#### [Problem to solve]
Give back each entry exactly as written, apart from the pictures.

#### [Data listing]
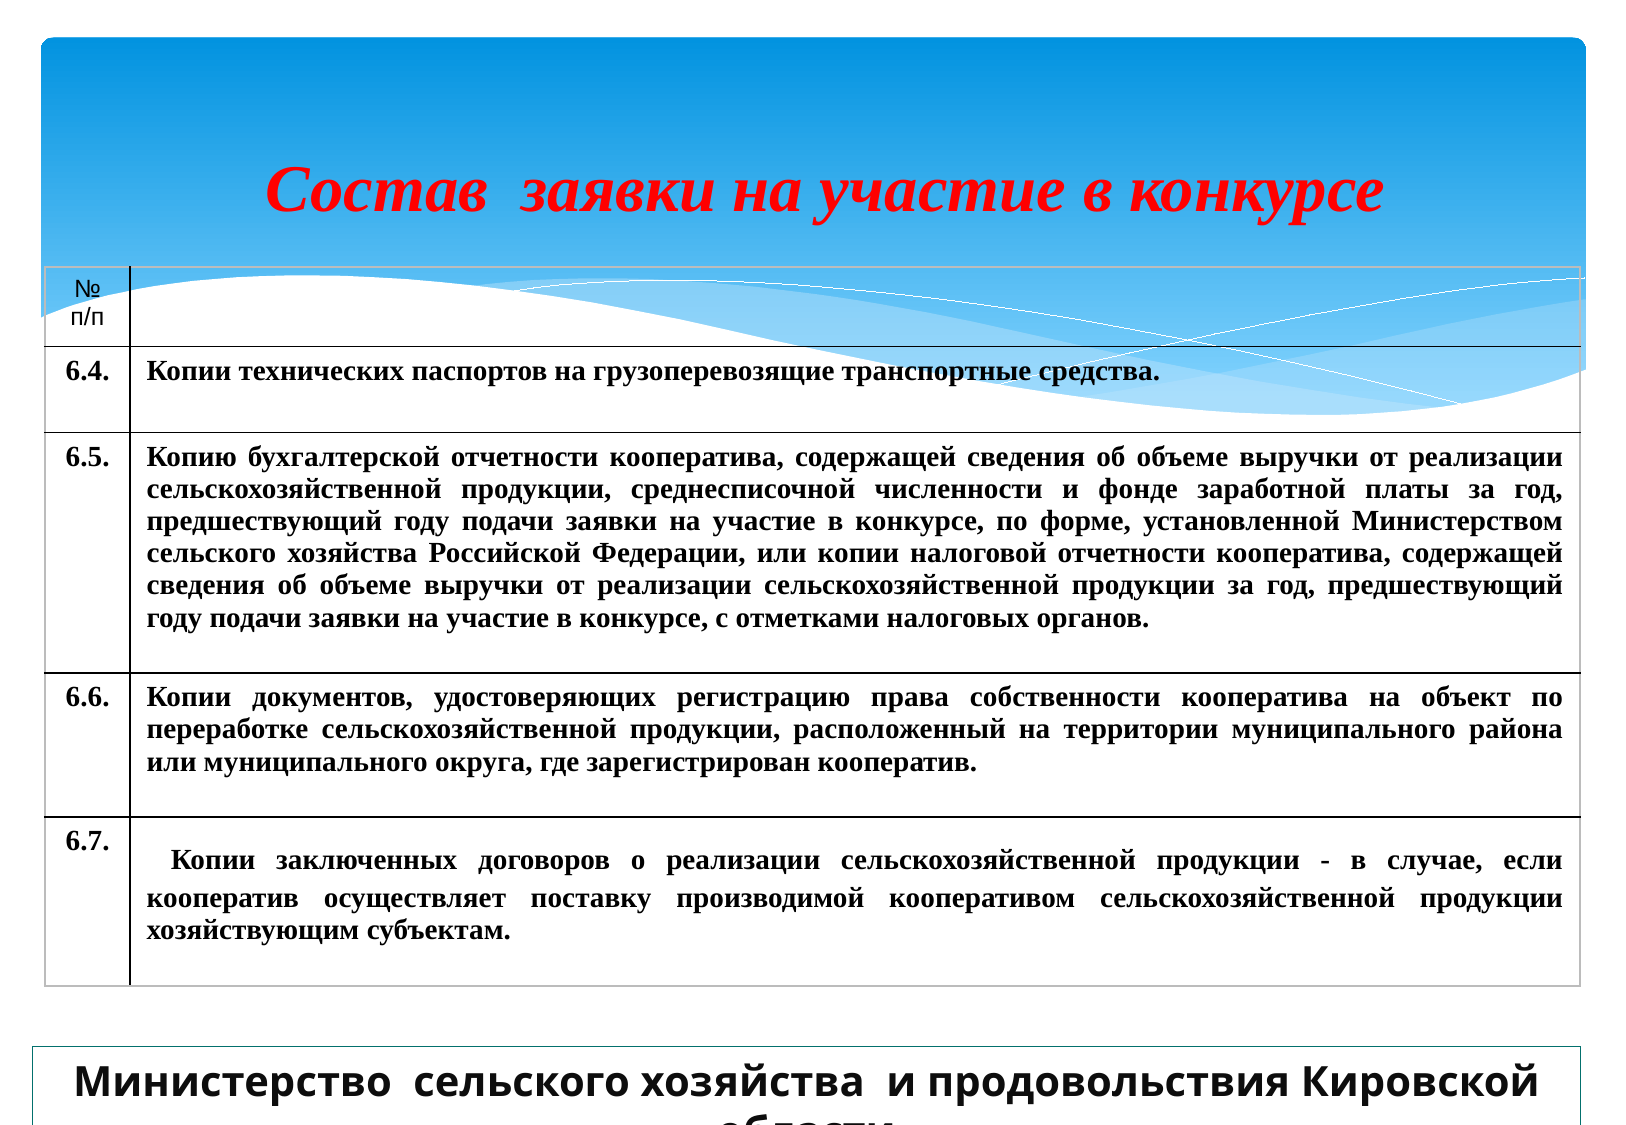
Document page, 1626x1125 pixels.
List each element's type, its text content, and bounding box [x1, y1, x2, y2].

table_cell 6.7. [46, 818, 129, 985]
table_cell Копии заключенных договоров о реализации сельскохозяйственной продукции - в случае, если кооператив осуществляет поставку производимой кооперативом сельскохозяйственной продукции хозяйствующим субъектам. [131, 818, 1579, 985]
table_cell Копии технических паспортов на грузоперевозящие транспортные средства. [131, 347, 1579, 432]
table_cell Копии документов, удостоверяющих регистрацию права собственности кооператива на объект по переработке сельскохозяйственной продукции, расположенный на территории муниципального района или муниципального округа, где зарегистрирован кооператив. [131, 674, 1579, 816]
table_header [131, 268, 1579, 346]
table_header № п/п [46, 268, 129, 346]
table_cell 6.5. [46, 433, 129, 672]
table_cell 6.4. [46, 347, 129, 432]
text_box Министерство сельского хозяйства и продовольствия Кировской области [32, 1046, 1581, 1125]
table_cell 6.6. [46, 674, 129, 816]
table_cell Копию бухгалтерской отчетности кооператива, содержащей сведения об объеме выручки от реализации сельскохозяйственной продукции, среднесписочной численности и фонде заработной платы за год, предшествующий году подачи заявки на участие в конкурсе, по форме, установленной Министерством сельского хозяйства Российской Федерации, или копии налоговой отчетности кооператива, содержащей сведения об объеме выручки от реализации сельскохозяйственной продукции за год, предшествующий году подачи заявки на участие в конкурсе, с отметками налоговых органов. [131, 433, 1579, 672]
title Состав заявки на участие в конкурсе [159, 78, 1493, 291]
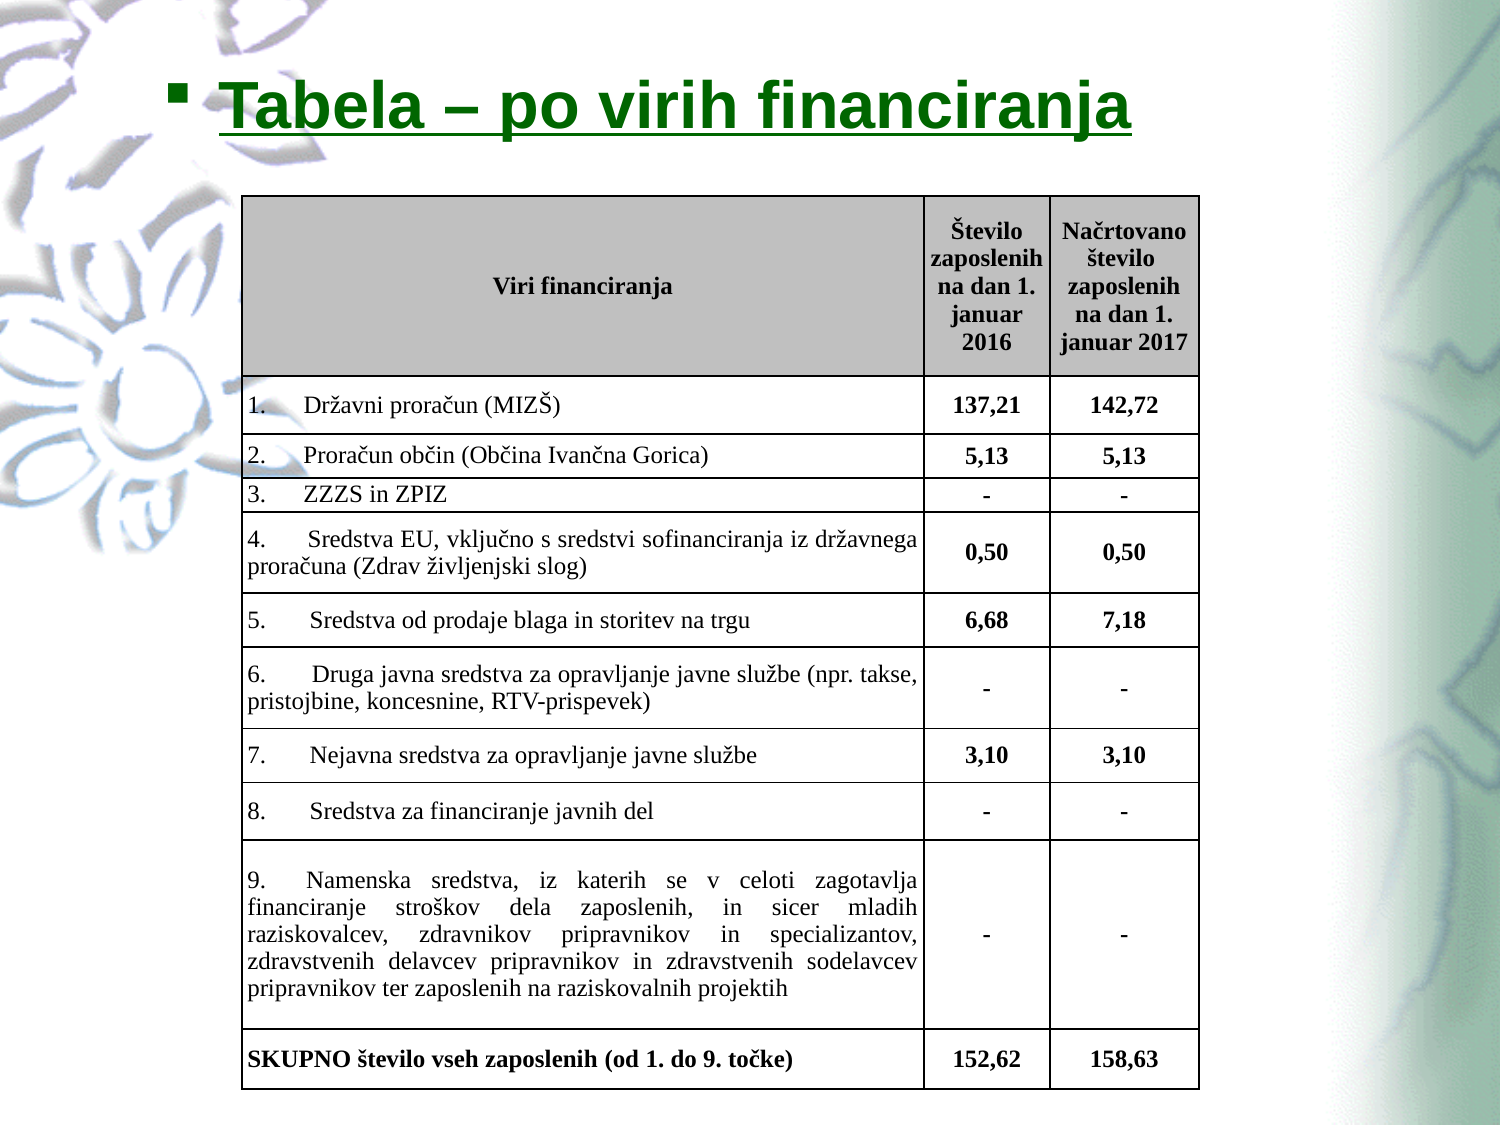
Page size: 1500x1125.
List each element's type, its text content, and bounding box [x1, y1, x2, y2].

table_header Načrtovano število zaposlenih na dan 1. januar 2017 [1051, 197, 1198, 375]
table_cell - [1051, 648, 1198, 728]
table_cell - [1051, 479, 1198, 511]
table_cell 8. Sredstva za financiranje javnih del [243, 783, 923, 839]
table_cell 6. Druga javna sredstva za opravljanje javne službe (npr. takse, pristojbine, koncesnine, RTV-prispevek) [243, 648, 923, 728]
table_cell 5,13 [1051, 435, 1198, 477]
table_cell 3,10 [925, 729, 1049, 782]
table_cell 0,50 [1051, 513, 1198, 592]
table_cell SKUPNO število vseh zaposlenih (od 1. do 9. točke) [243, 1030, 923, 1088]
table_cell 7,18 [1051, 594, 1198, 646]
table_cell Državni proračun (MIZŠ) [243, 377, 923, 433]
table_header Viri financiranja [243, 197, 923, 375]
table_cell 5. Sredstva od prodaje blaga in storitev na trgu [243, 594, 923, 646]
table_cell 7. Nejavna sredstva za opravljanje javne službe [243, 729, 923, 782]
table_cell 158,63 [1051, 1030, 1198, 1088]
table_cell - [1051, 783, 1198, 839]
table_cell 142,72 [1051, 377, 1198, 433]
table_cell - [925, 783, 1049, 839]
table_cell 9. Namenska sredstva, iz katerih se v celoti zagotavlja financiranje stroškov dela zaposlenih, in sicer mladih raziskovalcev, zdravnikov pripravnikov in specializantov, zdravstvenih delavcev pripravnikov in zdravstvenih sodelavcev pripravnikov ter zaposlenih na raziskovalnih projektih [243, 841, 923, 1028]
table_cell 0,50 [925, 513, 1049, 592]
table_cell - [925, 648, 1049, 728]
table_cell 4. Sredstva EU, vključno s sredstvi sofinanciranja iz državnega proračuna (Zdrav življenjski slog) [243, 513, 923, 592]
table_cell 3,10 [1051, 729, 1198, 782]
table_cell 5,13 [925, 435, 1049, 477]
table_cell 137,21 [925, 377, 1049, 433]
table_cell - [925, 479, 1049, 511]
table_cell 6,68 [925, 594, 1049, 646]
table_header Število zaposlenih na dan 1. januar 2016 [925, 197, 1049, 375]
table_cell 2. Proračun občin (Občina Ivančna Gorica) [243, 435, 923, 477]
table_cell 152,62 [925, 1030, 1049, 1088]
table_cell - [925, 841, 1049, 1028]
table_cell 3. ZZZS in ZPIZ [243, 479, 923, 511]
picture [0, 0, 1500, 1125]
list Tabela – po virih financiranja [147, 54, 1276, 162]
table_cell - [1051, 841, 1198, 1028]
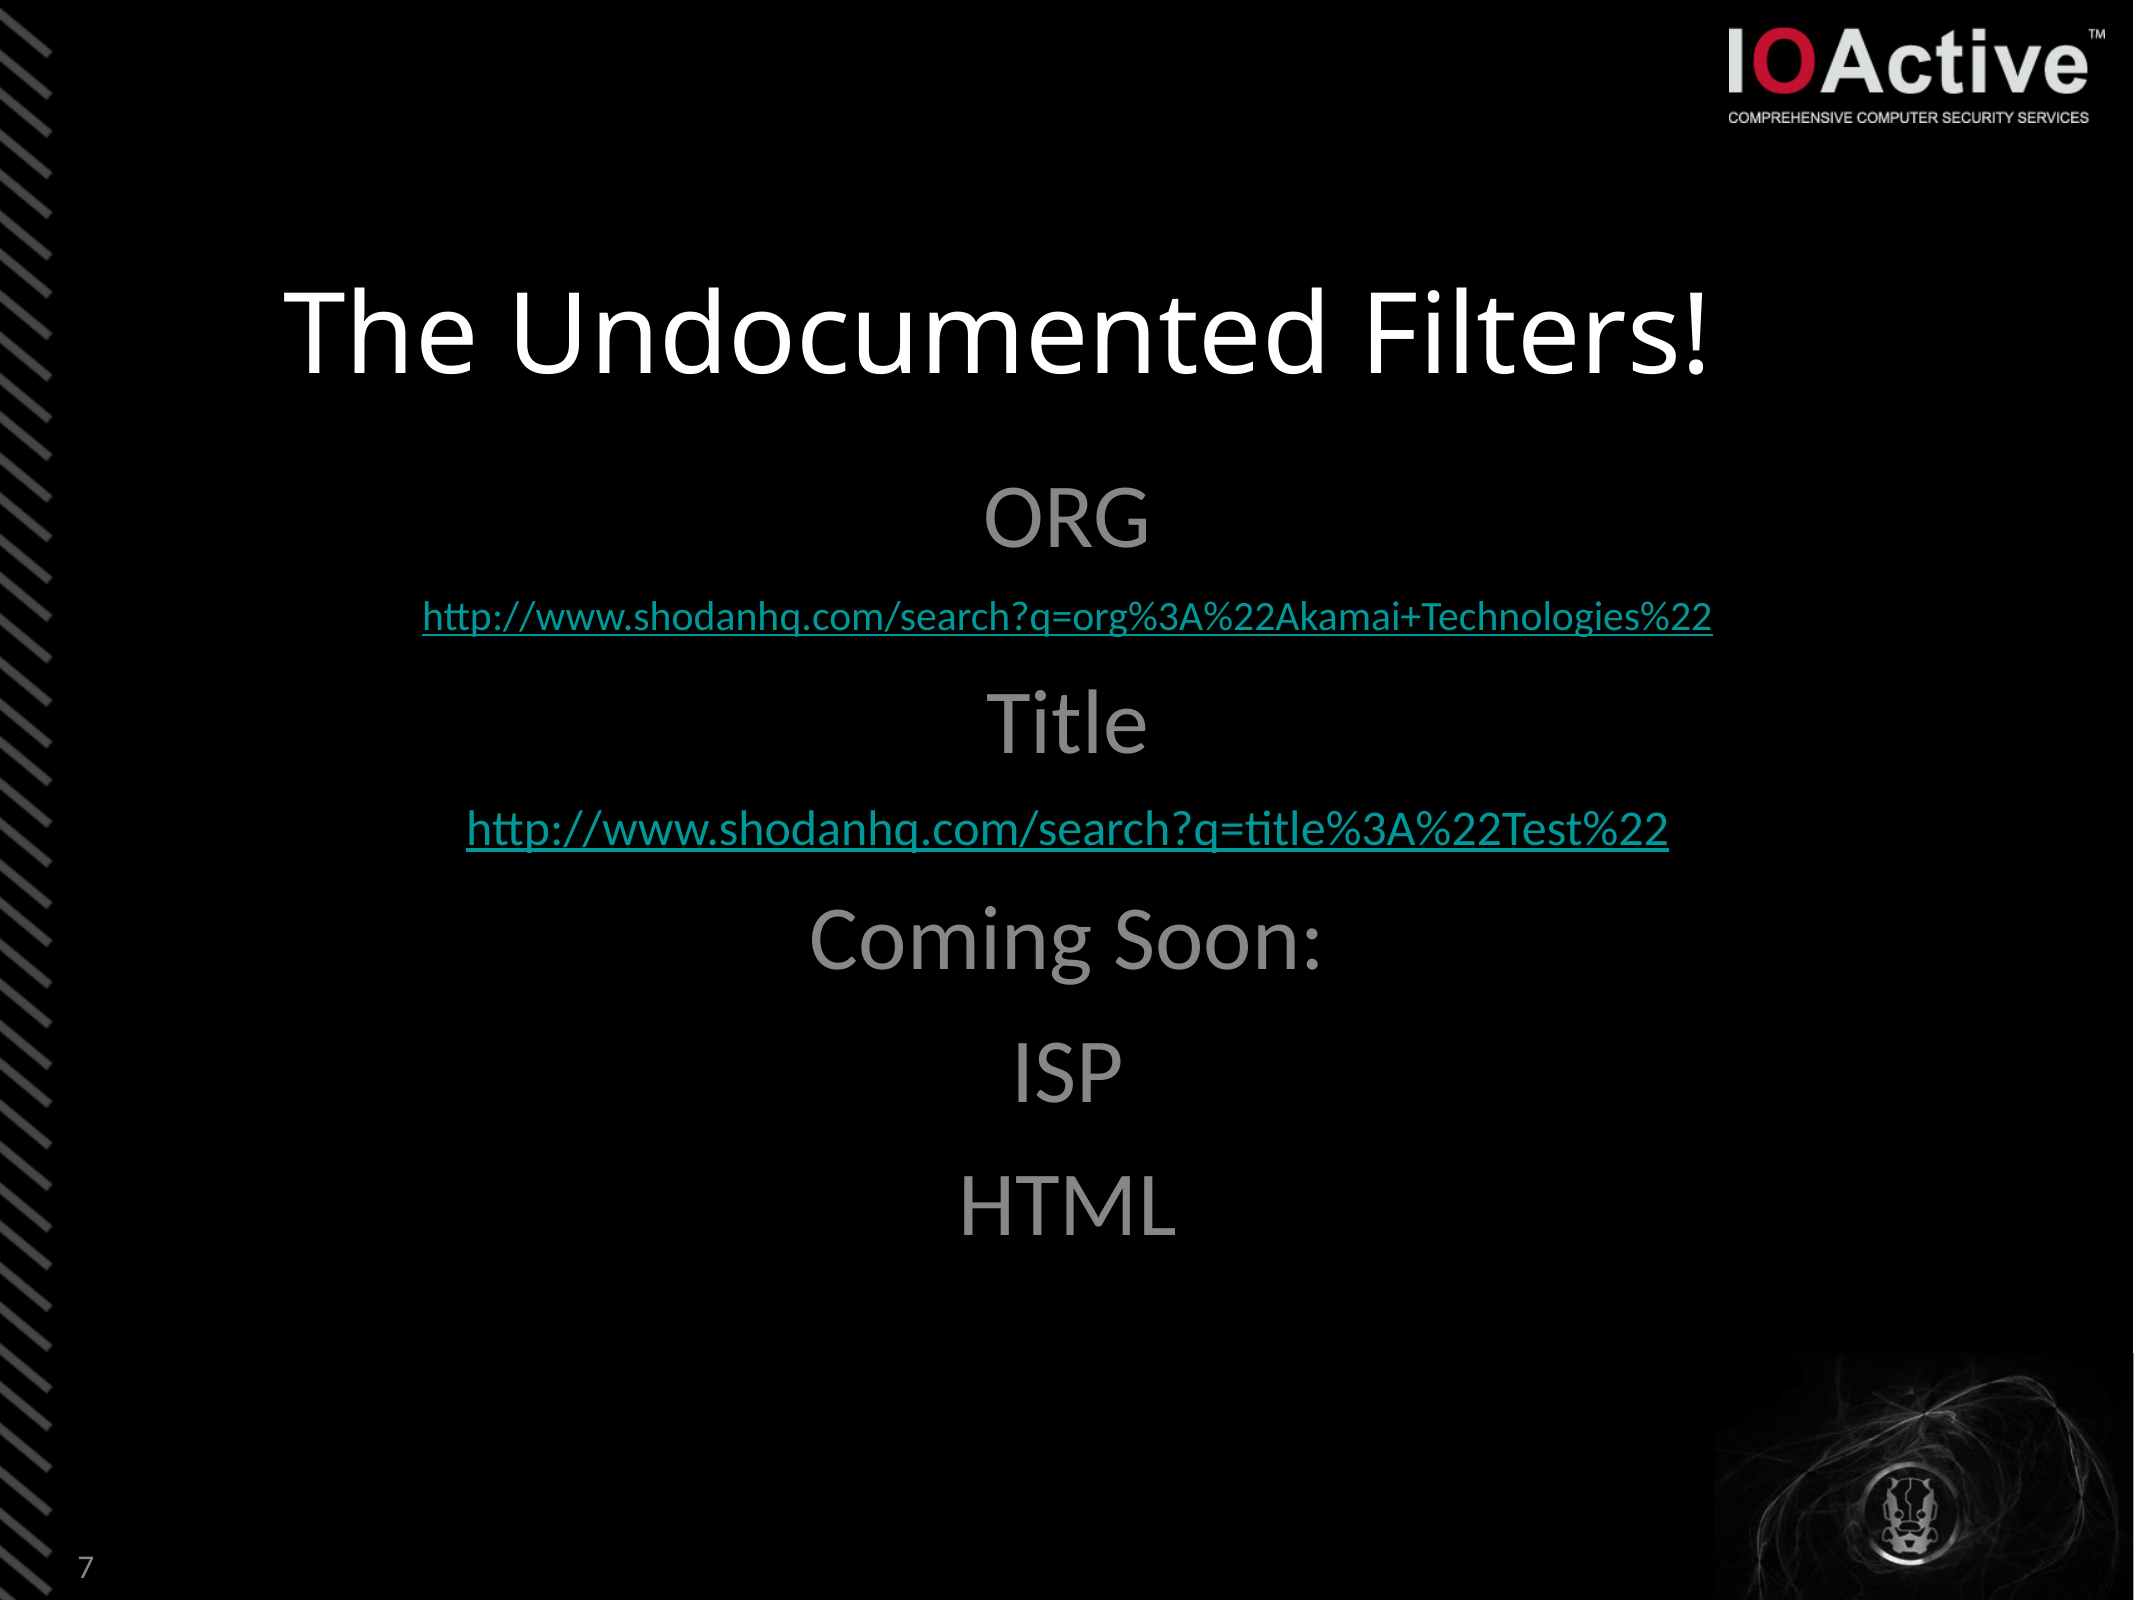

#### [Result of this task]
Document page, 1626x1125 pixels.
List each element's type, its text content, and bounding box [x1, y1, x2, y2].

table_cell 6.7. [46, 818, 129, 985]
table_cell Копии заключенных договоров о реализации сельскохозяйственной продукции - в случае, если кооператив осуществляет поставку производимой кооперативом сельскохозяйственной продукции хозяйствующим субъектам. [131, 818, 1579, 985]
table_cell Копии технических паспортов на грузоперевозящие транспортные средства. [131, 347, 1579, 432]
table_cell Копии документов, удостоверяющих регистрацию права собственности кооператива на объект по переработке сельскохозяйственной продукции, расположенный на территории муниципального района или муниципального округа, где зарегистрирован кооператив. [131, 674, 1579, 816]
table_header [131, 268, 1579, 346]
table_header № п/п [46, 268, 129, 346]
table_cell 6.5. [46, 433, 129, 672]
table_cell 6.4. [46, 347, 129, 432]
text_box Министерство сельского хозяйства и продовольствия Кировской области [32, 1046, 1581, 1125]
table_cell 6.6. [46, 674, 129, 816]
table_cell Копию бухгалтерской отчетности кооператива, содержащей сведения об объеме выручки от реализации сельскохозяйственной продукции, среднесписочной численности и фонде заработной платы за год, предшествующий году подачи заявки на участие в конкурсе, по форме, установленной Министерством сельского хозяйства Российской Федерации, или копии налоговой отчетности кооператива, содержащей сведения об объеме выручки от реализации сельскохозяйственной продукции за год, предшествующий году подачи заявки на участие в конкурсе, с отметками налоговых органов. [131, 433, 1579, 672]
title Состав заявки на участие в конкурсе [159, 78, 1493, 291]
Page size: 1500x1125.
List each element's type, its text content, and bounding box [x1, y1, x2, y2].

table_header Načrtovano število zaposlenih na dan 1. januar 2017 [1051, 197, 1198, 375]
table_cell - [1051, 648, 1198, 728]
table_cell - [1051, 479, 1198, 511]
table_cell 8. Sredstva za financiranje javnih del [243, 783, 923, 839]
table_cell 6. Druga javna sredstva za opravljanje javne službe (npr. takse, pristojbine, koncesnine, RTV-prispevek) [243, 648, 923, 728]
table_cell 5,13 [1051, 435, 1198, 477]
table_cell 3,10 [925, 729, 1049, 782]
table_cell 0,50 [1051, 513, 1198, 592]
table_cell SKUPNO število vseh zaposlenih (od 1. do 9. točke) [243, 1030, 923, 1088]
table_cell 7,18 [1051, 594, 1198, 646]
table_cell Državni proračun (MIZŠ) [243, 377, 923, 433]
table_header Viri financiranja [243, 197, 923, 375]
table_cell 5. Sredstva od prodaje blaga in storitev na trgu [243, 594, 923, 646]
table_cell 7. Nejavna sredstva za opravljanje javne službe [243, 729, 923, 782]
table_cell 158,63 [1051, 1030, 1198, 1088]
table_cell - [1051, 783, 1198, 839]
table_cell 142,72 [1051, 377, 1198, 433]
table_cell - [925, 783, 1049, 839]
table_cell 9. Namenska sredstva, iz katerih se v celoti zagotavlja financiranje stroškov dela zaposlenih, in sicer mladih raziskovalcev, zdravnikov pripravnikov in specializantov, zdravstvenih delavcev pripravnikov in zdravstvenih sodelavcev pripravnikov ter zaposlenih na raziskovalnih projektih [243, 841, 923, 1028]
table_cell 0,50 [925, 513, 1049, 592]
table_cell - [925, 648, 1049, 728]
table_cell 4. Sredstva EU, vključno s sredstvi sofinanciranja iz državnega proračuna (Zdrav življenjski slog) [243, 513, 923, 592]
table_cell 3,10 [1051, 729, 1198, 782]
table_cell 5,13 [925, 435, 1049, 477]
table_cell 137,21 [925, 377, 1049, 433]
table_cell - [925, 479, 1049, 511]
table_cell 6,68 [925, 594, 1049, 646]
table_header Število zaposlenih na dan 1. januar 2016 [925, 197, 1049, 375]
table_cell 2. Proračun občin (Občina Ivančna Gorica) [243, 435, 923, 477]
table_cell 152,62 [925, 1030, 1049, 1088]
table_cell - [925, 841, 1049, 1028]
table_cell 3. ZZZS in ZPIZ [243, 479, 923, 511]
picture [0, 0, 1500, 1125]
list Tabela – po virih financiranja [147, 54, 1276, 162]
table_cell - [1051, 841, 1198, 1028]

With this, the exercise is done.